As an economist who embraced the Keynesian premise that an economy’s total spending influences the output, or gross domestic product, Bator wrote influential books and papers. He popularized the phrase “market failure” to capsulize what occurs when market forces do not produce an optimal outcome.

His 1957 article “The Simple Analytics of Welfare Maximization” became a standard tool for teaching microeconomics, or the economic impact of individual decision-making.

In 1966, as deputy special assistant to the president for national security affairs under Rostow, Bator drafted an early version of a speech in which Johnson signaled a shift from coexistence to “peaceful engagement” with the Soviet bloc.

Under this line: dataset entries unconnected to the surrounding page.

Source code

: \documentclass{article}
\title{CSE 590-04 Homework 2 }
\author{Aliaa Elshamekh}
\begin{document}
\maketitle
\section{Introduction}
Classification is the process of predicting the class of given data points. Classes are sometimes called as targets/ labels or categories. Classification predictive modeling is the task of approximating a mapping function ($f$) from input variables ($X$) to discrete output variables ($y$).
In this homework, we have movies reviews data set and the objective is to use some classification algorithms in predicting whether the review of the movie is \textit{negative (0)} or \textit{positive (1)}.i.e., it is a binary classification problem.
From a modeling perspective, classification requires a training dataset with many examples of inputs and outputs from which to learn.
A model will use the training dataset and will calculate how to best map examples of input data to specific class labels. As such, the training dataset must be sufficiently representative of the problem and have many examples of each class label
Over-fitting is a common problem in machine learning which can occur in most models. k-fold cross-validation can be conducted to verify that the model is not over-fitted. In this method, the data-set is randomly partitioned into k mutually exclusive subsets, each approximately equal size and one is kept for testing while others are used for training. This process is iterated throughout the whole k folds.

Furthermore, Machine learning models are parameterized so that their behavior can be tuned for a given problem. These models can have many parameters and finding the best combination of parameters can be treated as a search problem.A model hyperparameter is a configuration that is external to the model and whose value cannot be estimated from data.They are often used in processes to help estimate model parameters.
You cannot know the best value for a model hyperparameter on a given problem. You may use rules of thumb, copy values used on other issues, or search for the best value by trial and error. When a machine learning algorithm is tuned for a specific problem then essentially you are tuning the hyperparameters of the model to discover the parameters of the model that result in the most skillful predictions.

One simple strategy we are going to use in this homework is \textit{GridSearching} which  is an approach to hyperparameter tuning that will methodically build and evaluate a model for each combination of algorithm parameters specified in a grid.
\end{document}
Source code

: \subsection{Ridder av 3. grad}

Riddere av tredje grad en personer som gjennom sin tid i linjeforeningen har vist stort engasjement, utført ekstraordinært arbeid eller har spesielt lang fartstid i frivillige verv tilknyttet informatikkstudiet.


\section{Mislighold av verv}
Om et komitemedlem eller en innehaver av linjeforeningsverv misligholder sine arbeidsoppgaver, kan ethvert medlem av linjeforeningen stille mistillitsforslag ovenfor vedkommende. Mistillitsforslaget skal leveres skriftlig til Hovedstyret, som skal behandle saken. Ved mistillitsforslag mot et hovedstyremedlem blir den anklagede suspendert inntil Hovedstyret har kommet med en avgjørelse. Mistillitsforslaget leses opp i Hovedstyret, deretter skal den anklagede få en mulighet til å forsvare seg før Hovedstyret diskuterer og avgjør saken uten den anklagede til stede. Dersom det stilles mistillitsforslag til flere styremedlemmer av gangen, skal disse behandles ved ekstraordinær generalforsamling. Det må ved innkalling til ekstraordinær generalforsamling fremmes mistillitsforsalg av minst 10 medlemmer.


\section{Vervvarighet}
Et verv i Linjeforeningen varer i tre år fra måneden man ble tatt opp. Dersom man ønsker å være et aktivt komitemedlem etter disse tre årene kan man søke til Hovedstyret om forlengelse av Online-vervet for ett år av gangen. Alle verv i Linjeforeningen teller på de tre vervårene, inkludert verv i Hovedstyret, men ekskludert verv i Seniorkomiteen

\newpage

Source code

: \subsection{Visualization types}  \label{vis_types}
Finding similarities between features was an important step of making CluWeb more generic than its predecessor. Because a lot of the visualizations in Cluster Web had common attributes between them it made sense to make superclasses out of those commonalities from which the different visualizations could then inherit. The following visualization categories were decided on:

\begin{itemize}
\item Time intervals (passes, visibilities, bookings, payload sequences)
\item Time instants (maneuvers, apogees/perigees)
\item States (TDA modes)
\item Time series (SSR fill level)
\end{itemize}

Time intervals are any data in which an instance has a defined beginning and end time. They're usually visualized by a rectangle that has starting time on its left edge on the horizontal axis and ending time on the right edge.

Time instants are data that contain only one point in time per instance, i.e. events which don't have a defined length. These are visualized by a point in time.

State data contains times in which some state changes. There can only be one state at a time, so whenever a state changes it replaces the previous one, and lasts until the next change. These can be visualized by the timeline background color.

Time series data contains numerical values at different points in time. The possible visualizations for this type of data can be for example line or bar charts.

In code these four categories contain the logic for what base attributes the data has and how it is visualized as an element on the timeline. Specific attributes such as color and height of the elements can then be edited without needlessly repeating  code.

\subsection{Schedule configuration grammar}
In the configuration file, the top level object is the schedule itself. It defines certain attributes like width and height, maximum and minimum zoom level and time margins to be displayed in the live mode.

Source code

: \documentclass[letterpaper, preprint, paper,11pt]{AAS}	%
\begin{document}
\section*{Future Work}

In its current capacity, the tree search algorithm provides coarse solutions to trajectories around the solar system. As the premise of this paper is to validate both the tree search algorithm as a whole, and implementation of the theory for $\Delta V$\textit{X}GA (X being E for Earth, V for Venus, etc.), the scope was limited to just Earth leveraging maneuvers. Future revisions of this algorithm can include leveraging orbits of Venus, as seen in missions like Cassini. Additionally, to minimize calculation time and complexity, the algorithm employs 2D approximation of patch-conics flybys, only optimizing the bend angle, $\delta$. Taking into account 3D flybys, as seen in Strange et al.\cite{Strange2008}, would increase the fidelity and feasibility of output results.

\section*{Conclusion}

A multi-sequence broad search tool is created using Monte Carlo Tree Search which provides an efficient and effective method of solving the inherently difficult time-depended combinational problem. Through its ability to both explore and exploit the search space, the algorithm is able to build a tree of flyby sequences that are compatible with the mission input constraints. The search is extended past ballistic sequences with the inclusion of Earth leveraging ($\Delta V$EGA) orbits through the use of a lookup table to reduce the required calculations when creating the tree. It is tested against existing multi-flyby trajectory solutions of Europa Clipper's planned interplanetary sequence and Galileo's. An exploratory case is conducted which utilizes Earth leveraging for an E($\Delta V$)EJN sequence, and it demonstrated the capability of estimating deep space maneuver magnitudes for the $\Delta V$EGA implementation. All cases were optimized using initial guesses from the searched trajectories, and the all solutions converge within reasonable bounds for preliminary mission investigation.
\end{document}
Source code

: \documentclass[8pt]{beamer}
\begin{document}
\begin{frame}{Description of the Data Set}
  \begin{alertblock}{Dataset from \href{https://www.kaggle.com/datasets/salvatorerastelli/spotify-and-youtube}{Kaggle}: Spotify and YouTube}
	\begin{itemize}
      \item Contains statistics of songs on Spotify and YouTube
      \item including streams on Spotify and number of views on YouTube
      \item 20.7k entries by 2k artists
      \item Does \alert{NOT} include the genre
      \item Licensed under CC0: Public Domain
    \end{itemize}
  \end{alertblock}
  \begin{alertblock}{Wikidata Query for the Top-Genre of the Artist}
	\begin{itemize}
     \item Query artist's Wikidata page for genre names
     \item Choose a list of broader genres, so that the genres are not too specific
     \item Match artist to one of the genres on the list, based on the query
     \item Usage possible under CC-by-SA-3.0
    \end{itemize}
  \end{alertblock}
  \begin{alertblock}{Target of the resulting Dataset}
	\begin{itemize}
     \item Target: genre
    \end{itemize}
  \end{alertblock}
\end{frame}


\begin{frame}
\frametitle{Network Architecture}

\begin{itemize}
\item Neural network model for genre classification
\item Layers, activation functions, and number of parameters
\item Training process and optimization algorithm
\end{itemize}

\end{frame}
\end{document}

Besides easing trade constraints and cultural exchanges, Johnson held out the prospect of mutual military reductions if Cold War relations between East and West thawed.

At the same time, while Johnson affirmed support for NATO, he sought unity among the Western allies by ignoring President Charles de Gaulle’s decision to withdraw French troops from NATO’s integrated command.

When he left the White House, where his portfolio included monetary policy, tariffs and curbing nuclear proliferation, The Economist wrote: “On most of these matters most of the time, a thread of lucidity, consistency and balance has been traceable in the administration’s handling, and Mr. Bator has had a lot to do with it.”

Francis Michel Bator was born on Aug. 10, 1925, in Budapest. He fled to the United States with his family in 1939 as the pro-fascist Hungarian government edged closer to Germany. In New York, his father, Victor, was a banker, writer, teacher and publisher of a newspaper for Hungarian expatriates. His mother was the former Franciska Sichermann.

Francis Bator was being shipped to the Pacific as an Army infantry officer when Japan surrendered in 1945.

He considered majoring in literature in college, but switched to economics and earned a Bachelor of Science degree in 1949 from the Massachusetts Institute of Technology, where he later received a doctorate in economics.

He and his wife, the former Micheline Martin, separated in 1972. Besides her and their son, he is survived by a daughter, Nina Bator Moss; his partner, Jae Roosevelt; and four grandchildren.

His 1960 book, “The Question of Government Spending,” was described by The New York Times as one of the seven that shaped President John F. Kennedy’s approach to the presidency. He was an adviser to the Agency for International Development before moving to the White House early in 1964 to work for Bundy, the national security adviser.

While Bator was opposed to widening the Vietnam War, he later sought to clarify if not defend Johnson’s rationale for doing so. “The war deprived the Great Society reforms of some executive energy and money,” he wrote in a 1997 paper.

“But Johnson believed — and he knew how to count votes — that had he backed away in Vietnam in 1965, there would have been no Great Society to deprive,” Bator added. “It would have been stillborn in Congress.”

After he left the White House, in part because of the war, he issued a warning, telling The Boston Globe, “The real nightmare for all of us, not over the next few years but over the next 25, consists in a world split between a rich minority and an enormous majority of semi-industrialized poor — colored, angry and equipped with modern strategic arms.”